Informed by over six decades of lessons learned from reactor operations, SMR-160 is designed to be an unconditionally safe reactor, which means it will not release radioactivity regardless of the severity of the natural or manmade disaster. Every conceivable catastrophic event – severe cyclones (hurricanes or typhoons), tsunamis, flood, fire and crashing aircraft – has been considered, with appropriate features incorporated in the design of SMR-160 to ensure that it will withstand these events without releasing radioactivity or pose any risk to public health and safety. In other words, SMR-160 is an industrial installation from which one will safely walk away in the wake of an unexpectedly severe natural disaster or act of sabotage, letting the plant’s innate defenses look after the reactor’s wellbeing.
Because SMR-160 is walk away safe, it can be sited next to population centers without any threat to the local environment or populace. It is as benign to its host locale as a cotton mill or a chocolate factory. Placing SMR-160 close to cities and towns will reduce transmission losses and enable the plant’s workers to live in the local community. A SMR-160 installation takes up less than 4.5 acres of land; this is a fraction of the land area required by other types of power plants.
A typical SMR-160 uses cooling water from a local natural source such as a lake, river or ocean to condense its exhaust steam. However, the SMR-160 can also be deployed in water-challenged regions by using air as the condensing medium. Note that a SMR-160 in an arid region will typically produce about 3% less power and require about one more acre of land.
SMR-160 achieves its supreme safety by eliminating vulnerabilities that have been the source of accidents in nuclear plants, namely pumps and motors to run the plant’s safety systems. Instead of motors and pumps, SMR-160 relies on Mother Nature’s gravity to run all safety significant systems in the plant. Because gravity can’t fail, a SMR-160 plant is assured to remain safe under every operating and accident scenario.

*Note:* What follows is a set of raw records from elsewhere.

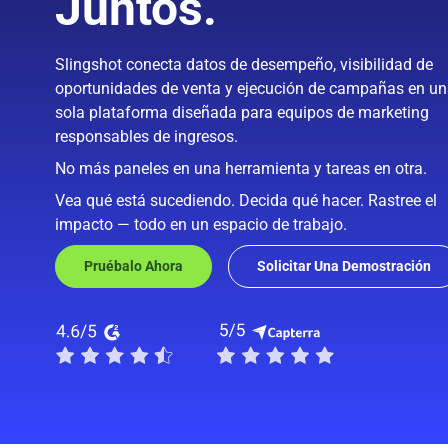
Juntos.
Slingshot conecta datos de desempeño, visibilidad de
oportunidades de venta y ejecución de campañas en u
sola plataforma diseñada para equipos de marketing
responsables de ingresos.
No más paneles en una herramienta y tareas en otra.
Vea qué está sucediendo. Decida qué hacer. Rastree el
impacto — todo en un espacio de trabajo.
Pruébalo Ahora
Solicitar Una Demostración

Replacing motors and pumps (that make a nuclear plant a menagerie of piping loops and networks) with gravity driven fluid flow systems not only hardens the plant against disasters like those that befell Fukushima, Chernobyl and TMI, but leads to huge reductions in the plant’s overnight, operating and maintenance costs.
In short, the commercial case for SMR-160 is as compelling as its safety case.
To summarize, the core strengths and innovation of SMR-160 are its inherent safety, security, constructability and simplicity of operation. The SMR-160 design is driven by the principal criterion that all safety significant systems must be powered by natural circulation (which is also called passive in the technical literature). Passive in every aspect of its operation, the paramount technical mission of SMR-160 is safety and security. This passive design feature is effective in all operational modes, including off-normal and accident conditions, and applies to all safety-related systems of SMR-160. The technical innovations that underlie the heretofore unattainable level of safety in SMR-160 are documented in an array of patent filings which provide intellectual property protection to the Company.
Innovative features of SMR-160 include:
- Core located deep underground
- A Passive Containment Cooling System integrates decay heat removal from the spent fuel pool and reactor core under off-normal conditions, including station blackout
- The plant can be started without off-site power (i.e., it is “Black start” capable)
- A large inventory of water available to the reactor core makes the scenario of an uncovered reactor core non-credible.
- Easy access to critical components for in-service inspection and testing in compliance with codes.
- No penetrations in the lower region of the Reactor Vessel; hence no pathway for inadvertent or accidental drainage of reactor water.
- Absence of boric acid in the plant helps increase the plant’s service life (longevity) which is estimated to be well over 100 years.
- On-site underground storage of used fuel in welded multi-purpose canisters.